TASK DESCRIPTION: Where the string "extract" occurs in a line of the entries below, copy that line.

DATA TO USE:
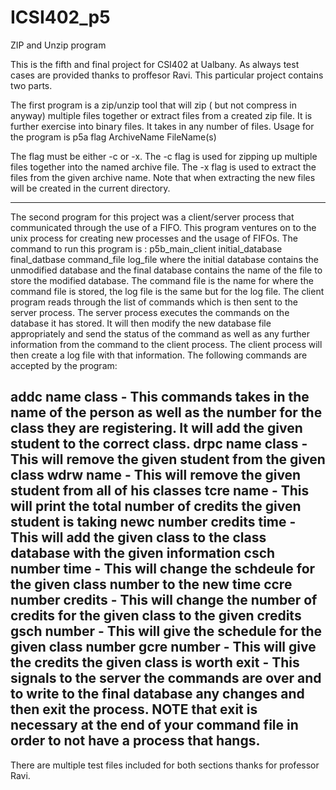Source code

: # ICSI402_p5
ZIP and Unzip program

This is the fifth and final project for CSI402 at Ualbany. As always test cases are provided thanks to proffesor Ravi. This particular project contains two parts. 

The first program is a zip/unzip tool that will zip ( but not compress in anyway) multiple files together or extract files from a created zip file. It is further exercise into binary files. It takes in any number of files. Usage for the program is
p5a flag ArchiveName FileName(s)

The flag must be either -c or -x. The -c flag is used for zipping up multiple files together into the named archive file. The -x flag is used to extract the files from the given archive name. Note that when extracting the new files will be created in the current directory. 


--------------------------------

The second program for this project was a client/server process that communicated through the use of a FIFO. This program ventures on to the unix process for creating new processes and the usage of FIFOs. The command to run this program is :
p5b_main_client initial_database final_datbase command_file log_file
 where the initial database contains the unmodified database and the final database contains the name of the file to store the modified database. The command file is the name for where the command file is stored, the log file is the same but for the log file. 
 The client program reads through the list of commands which is then sent to the server process. The server process executes the commands on the database it has stored. It will then modify the new database file appropriately and send the status of the command as well as any further information from the command to the client process. The client process will then create a log file with that information. The following commands are accepted by the program:

addc name class - This commands takes in the name of the person as well as the number for the class they are registering. It will add the given student to the correct class.
drpc name class - This will remove the given student from the given class
wdrw name - This will remove the given student from all of his classes
tcre name - This will print the total number of credits the given student is taking
newc number credits time - This will add the given class to the class database with the given information
csch number time - This will change the schdeule for the given class number to the new time
ccre number credits - This will change the number of credits for the given class to the given credits
gsch number - This will give the schedule for the given class number
gcre number - This will give the credits the given class is worth
exit - This signals to the server the commands are over and to write to the final database any changes and then exit the process. NOTE that exit is necessary at the end of your command file in order to not have a process that hangs. 
----------------------------------------

There are multiple test files included for both sections thanks for professor Ravi.
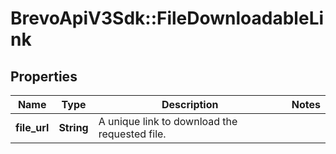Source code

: # BrevoApiV3Sdk::FileDownloadableLink

## Properties
Name | Type | Description | Notes
------------ | ------------- | ------------- | -------------
**file_url** | **String** | A unique link to download the requested file. |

RESULT:
The first program is a zip/unzip tool that will zip ( but not compress in anyway) multiple files together or extract files from a created zip file. It is further exercise into binary files. It takes in any number of files. Usage for the program is
The flag must be either -c or -x. The -c flag is used for zipping up multiple files together into the named archive file. The -x flag is used to extract the files from the given archive name. Note that when extracting the new files will be created in the current directory. 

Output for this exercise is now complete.